I came back the next night. The fix was obvious in the morning, as fixes always are. But that's the night I don't want to forget, because it's the night that matters more than any successful deploy. The willingness to come back after a failure -- that's the whole game.

The feeling

There's a specific emotional transition that happens when you go from "I wish I could build that" to "I just did." It's not gradual. It's a step change. One day you're a person who has ideas. The next day you're a person who makes things. The identity shift is more significant than any individual product.

One day you're a person who has ideas. The next day you're a person who makes things. The identity shift is more significant than any individual product. You don't go back from that.

I've noticed it changing how I think about everything. I used to see a problem and think "someone should solve that." Now I think "I could build that tonight." I used to see a website I admired and think "I wish I could make something like that." Now I think "what would my version of this look like?" The lens has shifted from consumer to maker, and I don't think it shifts back.

What actually changed

People ask me what changed, and they want the answer to be a tool. Claude Code. And yes, Claude Code is the reason I can build things without knowing how to code. It's genuinely transformative and I'm not going to pretend otherwise. But the tool was available to everyone. It's been available for a while. The thing that changed wasn't the tool. It was me deciding to use it.

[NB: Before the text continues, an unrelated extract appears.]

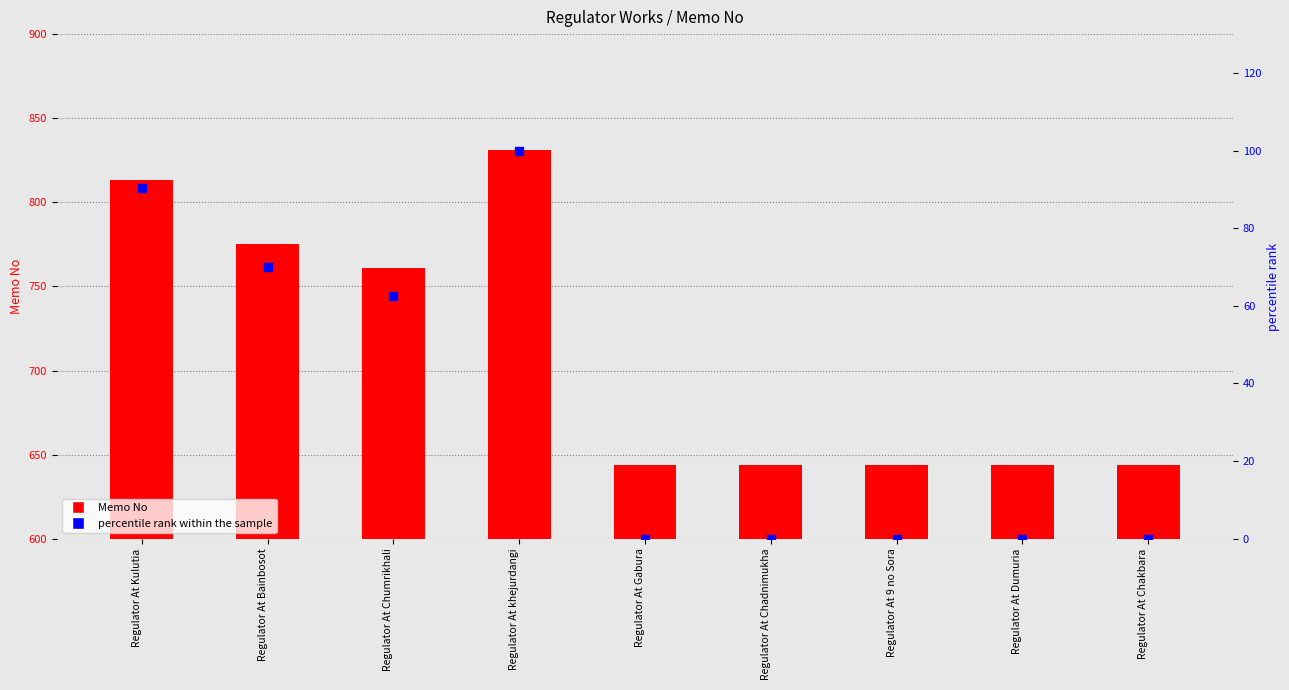

At which category is the sum across all series the highest?

Regulator At khejurdangi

I was between jobs. The kid was settling into a routine. I had evenings free. And I had fifteen years of ideas backed up with nowhere to go. The tool met the moment. If Claude Code had appeared five years ago, I probably would have tried it, hit the first wall, and gone back to Netflix. The readiness mattered as much as the capability.

What I didn't expect was the speed. Not the speed of building -- though that surprised me too -- but the speed of becoming someone who builds. A month. That's all it took. Not a year-long course. Not a bootcamp. Not a career change. One month of evenings, a tool that removed the technical barrier, and a backlog of ideas that had been waiting for exactly this moment.

I don't know what the next month looks like. I don't know if the pace sustains or if this is a burst that levels off. But I know this: a month ago I was a strategy director who wished he could build things. Now I'm a strategy director who builds things. The difference is everything.